Après avoir digéré cette atteinte à ma personne, j'ai vu le reste de leur troupe s'acharner sur mes amis. Quand ils ont ouvert le sac, j'ai cru assisté à la découverte du Graal. Entre deux paquets de crêpes et de gaufres, ils ont trouvé un beau grinder et une petite boite. Je ne sais pas si je dois rire ou pleurer de la situation que je suis entrain de regarder (et des "blagues" qui ne feraient pas rire un phoque). Il m'est déjà arrivé une fois de parler à des gendarmes, toujours en situation de tort évidente. Mais dans ce genre de situation, on essaie de chercher la part d'humanité derrière ces déguisements qui leur collent parfois un peu trop à la peau. Je les regarde parler devant moi, ils forment un cercle et je peux observer chacun de leur visage. Ce que je vois, c'est une horde de chacals aux grandes dents, riant ouvertement et fiers comme des coqs. Dans leurs mains, ils se font passer les trouvailles de leur petite chasse aux trésors, ce sont leurs trophées. Et là, je le vois partir. J'entends "On va l'embarquer au poste". Ma gorge se serre, je ne peux pas m'empêcher de pleurer, je suis juste un peu terrifiée. Je les regarde tous, je cherche un regard. Là, je ressens de la haine. Ils me fuient tous. Sauf un. Un monsieur que je n'avais pas vu, qui me regarde et me dit de me rendre à tel endroit, c'est là que se trouve le poste, et qu'on pourra l'attendre devant. Sans attendre, on se dirige alors vers le poste de police. Il est une heure du matin, et nous voilà traversant la ville à pied. On recroise le camion qui l'a emmené. Je me pose des questions, je repense au gamin que j'ai vu se faire prendre lui aussi. Je pense à ceux qui étaient un peu trop bien habillé pour se faire fouiller. Je pense encore et encore au sens du mot "justice".
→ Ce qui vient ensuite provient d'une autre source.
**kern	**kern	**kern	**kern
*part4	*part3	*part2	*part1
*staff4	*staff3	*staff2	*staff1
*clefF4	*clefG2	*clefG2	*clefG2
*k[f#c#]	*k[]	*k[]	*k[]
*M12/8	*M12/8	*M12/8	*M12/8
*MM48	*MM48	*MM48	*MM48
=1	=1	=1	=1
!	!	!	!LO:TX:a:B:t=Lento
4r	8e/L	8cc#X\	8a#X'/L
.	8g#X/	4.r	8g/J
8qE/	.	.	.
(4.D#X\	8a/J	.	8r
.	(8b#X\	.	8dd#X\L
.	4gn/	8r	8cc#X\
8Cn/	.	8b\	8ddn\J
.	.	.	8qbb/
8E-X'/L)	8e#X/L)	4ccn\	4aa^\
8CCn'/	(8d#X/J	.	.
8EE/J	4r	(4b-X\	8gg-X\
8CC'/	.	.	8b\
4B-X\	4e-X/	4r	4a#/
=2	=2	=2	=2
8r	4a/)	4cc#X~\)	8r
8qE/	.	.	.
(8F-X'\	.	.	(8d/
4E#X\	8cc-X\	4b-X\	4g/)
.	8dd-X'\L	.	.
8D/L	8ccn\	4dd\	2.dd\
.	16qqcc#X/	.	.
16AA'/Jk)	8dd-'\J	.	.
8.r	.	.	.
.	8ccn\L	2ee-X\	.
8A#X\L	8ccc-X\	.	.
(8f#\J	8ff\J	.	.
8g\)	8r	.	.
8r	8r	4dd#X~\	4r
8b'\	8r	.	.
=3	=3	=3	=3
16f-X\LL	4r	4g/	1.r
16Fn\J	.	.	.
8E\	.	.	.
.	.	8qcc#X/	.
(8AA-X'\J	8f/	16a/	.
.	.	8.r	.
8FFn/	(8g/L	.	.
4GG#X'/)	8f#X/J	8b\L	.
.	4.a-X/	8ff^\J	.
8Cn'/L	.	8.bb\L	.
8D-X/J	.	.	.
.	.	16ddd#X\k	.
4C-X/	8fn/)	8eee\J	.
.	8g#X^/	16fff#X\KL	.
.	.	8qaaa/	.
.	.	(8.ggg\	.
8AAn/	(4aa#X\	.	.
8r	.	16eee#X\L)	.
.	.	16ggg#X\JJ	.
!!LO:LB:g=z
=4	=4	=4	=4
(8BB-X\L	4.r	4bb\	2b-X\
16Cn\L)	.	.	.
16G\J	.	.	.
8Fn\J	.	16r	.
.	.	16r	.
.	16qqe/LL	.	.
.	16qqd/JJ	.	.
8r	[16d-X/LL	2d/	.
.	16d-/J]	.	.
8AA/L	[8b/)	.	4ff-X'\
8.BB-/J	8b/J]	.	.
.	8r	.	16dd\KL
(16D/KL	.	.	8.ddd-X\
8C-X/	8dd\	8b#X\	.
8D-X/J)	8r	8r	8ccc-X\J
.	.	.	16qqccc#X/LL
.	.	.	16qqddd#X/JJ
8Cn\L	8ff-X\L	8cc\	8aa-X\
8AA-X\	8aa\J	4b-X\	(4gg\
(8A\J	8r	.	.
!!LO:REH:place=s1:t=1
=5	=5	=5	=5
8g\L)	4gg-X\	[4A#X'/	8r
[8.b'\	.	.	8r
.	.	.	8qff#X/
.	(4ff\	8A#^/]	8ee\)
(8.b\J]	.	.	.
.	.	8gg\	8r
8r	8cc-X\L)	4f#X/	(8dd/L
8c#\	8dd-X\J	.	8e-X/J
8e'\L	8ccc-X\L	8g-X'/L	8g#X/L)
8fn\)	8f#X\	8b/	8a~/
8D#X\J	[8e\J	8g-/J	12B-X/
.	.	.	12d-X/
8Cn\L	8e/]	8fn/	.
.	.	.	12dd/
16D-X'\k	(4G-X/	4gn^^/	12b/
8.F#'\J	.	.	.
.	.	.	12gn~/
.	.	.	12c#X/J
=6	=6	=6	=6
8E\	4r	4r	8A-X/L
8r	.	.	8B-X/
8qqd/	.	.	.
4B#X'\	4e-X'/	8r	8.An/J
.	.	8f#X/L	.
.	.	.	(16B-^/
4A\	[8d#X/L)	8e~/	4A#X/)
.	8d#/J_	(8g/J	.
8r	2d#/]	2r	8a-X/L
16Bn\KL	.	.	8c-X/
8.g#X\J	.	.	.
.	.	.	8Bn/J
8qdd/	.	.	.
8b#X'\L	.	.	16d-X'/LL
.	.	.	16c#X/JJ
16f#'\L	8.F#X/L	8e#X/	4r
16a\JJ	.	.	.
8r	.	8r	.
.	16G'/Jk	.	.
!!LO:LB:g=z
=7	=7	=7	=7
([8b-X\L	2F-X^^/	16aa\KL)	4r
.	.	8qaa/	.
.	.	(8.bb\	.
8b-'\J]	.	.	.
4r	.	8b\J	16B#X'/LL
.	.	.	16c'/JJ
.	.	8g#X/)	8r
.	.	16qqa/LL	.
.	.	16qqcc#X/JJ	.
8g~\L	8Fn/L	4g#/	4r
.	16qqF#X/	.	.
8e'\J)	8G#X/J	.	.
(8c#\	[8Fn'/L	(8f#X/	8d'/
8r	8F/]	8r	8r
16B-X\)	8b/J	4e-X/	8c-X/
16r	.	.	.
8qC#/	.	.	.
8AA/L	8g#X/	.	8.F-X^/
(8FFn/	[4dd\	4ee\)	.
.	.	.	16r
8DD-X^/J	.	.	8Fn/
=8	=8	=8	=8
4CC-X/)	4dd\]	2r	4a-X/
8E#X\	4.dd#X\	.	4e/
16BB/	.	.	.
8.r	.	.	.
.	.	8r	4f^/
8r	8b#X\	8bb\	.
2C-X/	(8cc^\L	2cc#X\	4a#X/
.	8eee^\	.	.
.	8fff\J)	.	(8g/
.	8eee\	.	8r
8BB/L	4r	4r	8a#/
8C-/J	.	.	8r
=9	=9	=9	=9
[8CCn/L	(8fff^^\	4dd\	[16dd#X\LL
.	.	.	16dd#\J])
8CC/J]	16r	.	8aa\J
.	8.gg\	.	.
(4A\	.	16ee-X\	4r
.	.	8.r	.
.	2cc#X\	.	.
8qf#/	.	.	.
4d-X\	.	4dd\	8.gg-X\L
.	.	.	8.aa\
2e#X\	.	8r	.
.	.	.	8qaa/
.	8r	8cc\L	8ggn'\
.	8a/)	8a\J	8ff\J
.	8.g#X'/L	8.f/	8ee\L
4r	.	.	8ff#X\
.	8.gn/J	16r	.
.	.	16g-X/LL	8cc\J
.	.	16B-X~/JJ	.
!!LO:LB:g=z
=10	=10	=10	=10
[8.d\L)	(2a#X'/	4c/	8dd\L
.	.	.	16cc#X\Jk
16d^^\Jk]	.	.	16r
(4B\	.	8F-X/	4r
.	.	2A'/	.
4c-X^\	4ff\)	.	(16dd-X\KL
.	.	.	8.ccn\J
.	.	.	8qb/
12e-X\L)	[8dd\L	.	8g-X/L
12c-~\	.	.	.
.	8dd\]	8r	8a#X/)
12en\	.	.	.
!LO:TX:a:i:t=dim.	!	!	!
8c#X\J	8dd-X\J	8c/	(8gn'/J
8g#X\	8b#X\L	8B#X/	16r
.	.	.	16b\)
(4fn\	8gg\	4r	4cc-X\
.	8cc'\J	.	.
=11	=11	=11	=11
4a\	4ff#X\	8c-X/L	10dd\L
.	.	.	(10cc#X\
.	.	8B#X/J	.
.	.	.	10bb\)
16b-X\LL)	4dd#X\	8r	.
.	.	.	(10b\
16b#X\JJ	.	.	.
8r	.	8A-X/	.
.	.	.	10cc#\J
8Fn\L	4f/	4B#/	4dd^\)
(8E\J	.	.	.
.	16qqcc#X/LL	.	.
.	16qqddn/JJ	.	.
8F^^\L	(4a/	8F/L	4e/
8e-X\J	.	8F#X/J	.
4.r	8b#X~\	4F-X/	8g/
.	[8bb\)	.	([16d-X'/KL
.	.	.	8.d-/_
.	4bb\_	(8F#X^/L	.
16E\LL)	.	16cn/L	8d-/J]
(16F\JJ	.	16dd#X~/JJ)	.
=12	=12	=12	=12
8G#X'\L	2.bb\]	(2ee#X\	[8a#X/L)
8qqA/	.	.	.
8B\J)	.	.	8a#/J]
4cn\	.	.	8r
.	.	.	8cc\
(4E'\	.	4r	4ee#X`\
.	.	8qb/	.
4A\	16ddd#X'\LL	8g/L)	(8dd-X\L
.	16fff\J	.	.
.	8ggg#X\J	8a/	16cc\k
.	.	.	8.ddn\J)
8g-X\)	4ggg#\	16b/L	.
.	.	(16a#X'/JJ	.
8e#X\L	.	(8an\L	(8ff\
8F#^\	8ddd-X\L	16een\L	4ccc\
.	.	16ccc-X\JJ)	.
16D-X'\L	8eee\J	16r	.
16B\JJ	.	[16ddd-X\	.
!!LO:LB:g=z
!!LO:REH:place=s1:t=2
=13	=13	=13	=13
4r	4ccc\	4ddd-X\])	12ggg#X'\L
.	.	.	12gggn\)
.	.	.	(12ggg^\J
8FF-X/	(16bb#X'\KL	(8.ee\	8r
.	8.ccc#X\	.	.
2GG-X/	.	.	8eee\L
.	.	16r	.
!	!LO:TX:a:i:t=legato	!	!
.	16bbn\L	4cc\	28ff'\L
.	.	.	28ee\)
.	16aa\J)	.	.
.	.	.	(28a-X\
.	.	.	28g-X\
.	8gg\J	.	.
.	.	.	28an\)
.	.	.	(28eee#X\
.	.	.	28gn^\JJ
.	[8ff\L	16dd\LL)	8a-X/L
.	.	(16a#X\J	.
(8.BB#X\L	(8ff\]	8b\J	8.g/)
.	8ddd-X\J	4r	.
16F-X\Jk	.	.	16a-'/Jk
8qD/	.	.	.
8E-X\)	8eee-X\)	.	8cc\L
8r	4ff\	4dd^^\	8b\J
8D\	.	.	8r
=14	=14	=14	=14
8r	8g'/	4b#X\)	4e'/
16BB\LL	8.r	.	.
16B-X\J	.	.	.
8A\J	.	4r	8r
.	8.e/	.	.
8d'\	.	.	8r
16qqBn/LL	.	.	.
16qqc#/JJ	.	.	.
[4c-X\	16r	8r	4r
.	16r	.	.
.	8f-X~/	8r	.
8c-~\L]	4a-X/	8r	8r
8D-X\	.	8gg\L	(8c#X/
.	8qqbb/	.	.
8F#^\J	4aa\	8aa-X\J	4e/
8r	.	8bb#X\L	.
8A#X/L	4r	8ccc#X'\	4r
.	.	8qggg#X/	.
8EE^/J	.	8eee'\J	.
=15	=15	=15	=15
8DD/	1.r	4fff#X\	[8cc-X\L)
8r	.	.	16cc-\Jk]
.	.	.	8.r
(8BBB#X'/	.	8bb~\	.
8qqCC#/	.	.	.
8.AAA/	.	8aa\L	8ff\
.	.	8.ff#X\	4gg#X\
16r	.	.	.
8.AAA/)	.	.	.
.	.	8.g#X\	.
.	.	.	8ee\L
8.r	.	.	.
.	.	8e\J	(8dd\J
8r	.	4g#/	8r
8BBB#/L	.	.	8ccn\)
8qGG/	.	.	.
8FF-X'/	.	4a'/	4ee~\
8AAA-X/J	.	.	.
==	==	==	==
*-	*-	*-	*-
A l'entrée, un interphone. On sonne, et un gros monsieur décroche, il a l'air un peu (beaucoup) embêté. Il n'a vu personne, ou la personne dont on lui parle est déjà partie depuis un petit moment. Il ne peut rien faire pour nous, et nous envoie gentiment de l'autre côté du bâtiment. Un jeune homme nous accueille, et nous demande d'attendre devant la grille. On regarde rentrer et sortir des voitures du parking, en recevant toute l'indifférence que l'on mérite. Le jeune homme ne peut rien faire pour nous non plus.

Enfin, plus de peur que de mal au final. Peu de temps avant cette petite mésaventure, je m'interrogeais sur la notion de justice, j'allais même en faire un article. De nos jours, quelle valeur a la justice que les hommes se sont approprié ? Le respect des lois est-il devenu un prétexte pour dépouiller le plus pauvre d'entre nous ? Quand leur mission est celle de l'intérêt général, pourquoi nous font-ils avoir le sentiment d'être des criminels ?
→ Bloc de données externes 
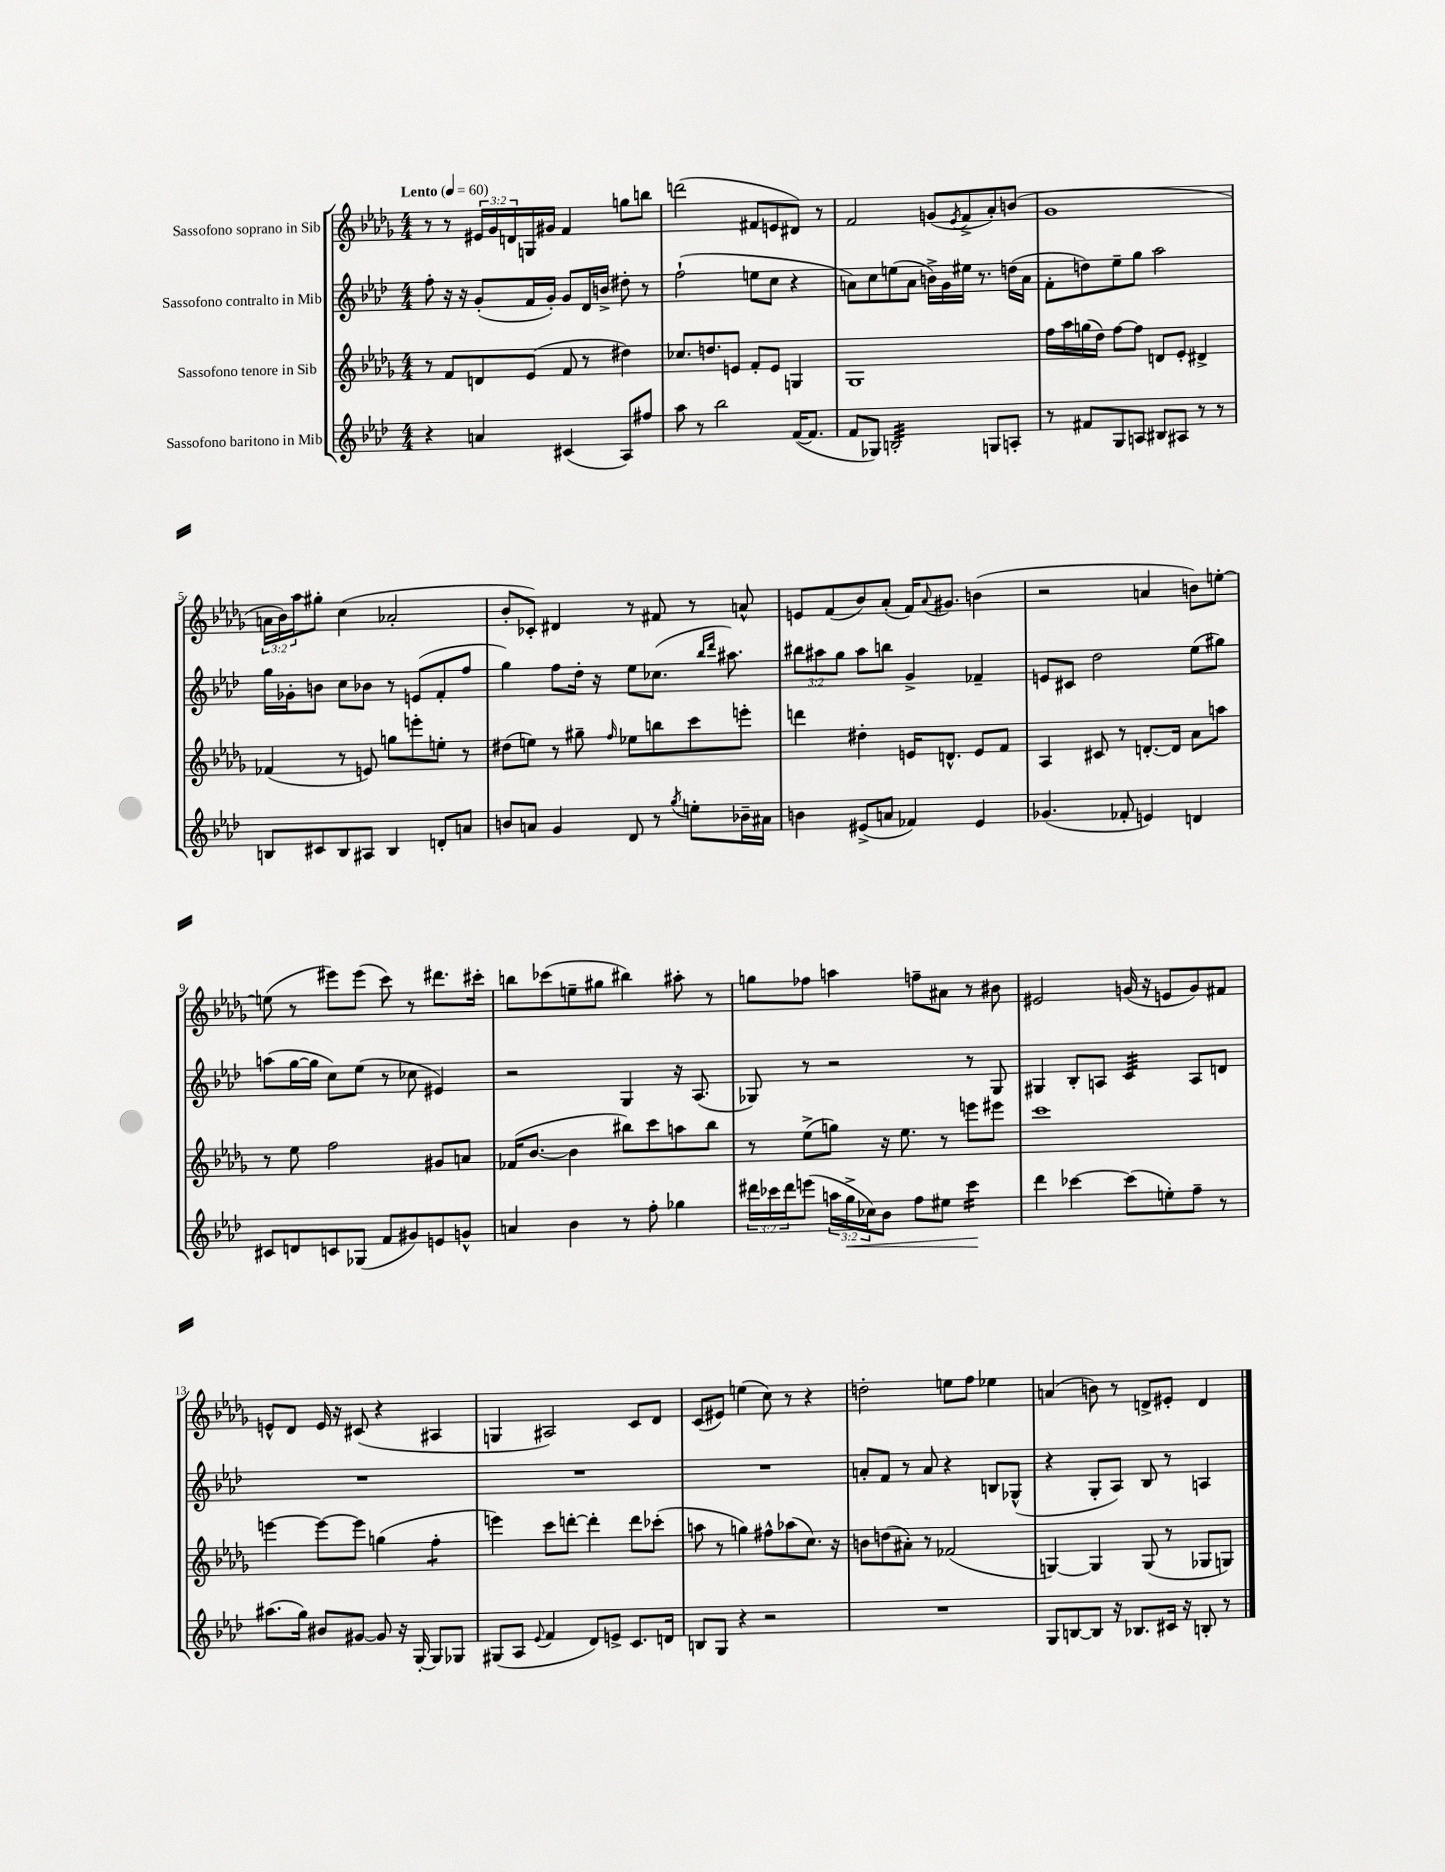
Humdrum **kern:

Nous vivons dans une société où l'argent ne fait pas le bonheur, et pourtant, c'est lui qui règne en maître.

Nous faisons partit d'une génération dont les relations avec les figures de la justice peuvent être conflictuelles. Quand eux se plaignent des caillasses reçues lors de manifestations, nous nous plaignons de l'insécurité qui règne dans certains quartiers. Lorsque l'on revendique une liberté, ils sont là pour l'entraver. Quand à cela s'ajoute les problèmes de racisme, homophobie, machisme et autre problème d'égo, il est bien évident que sans "bons policiers", il n'y pas de "bons citoyens".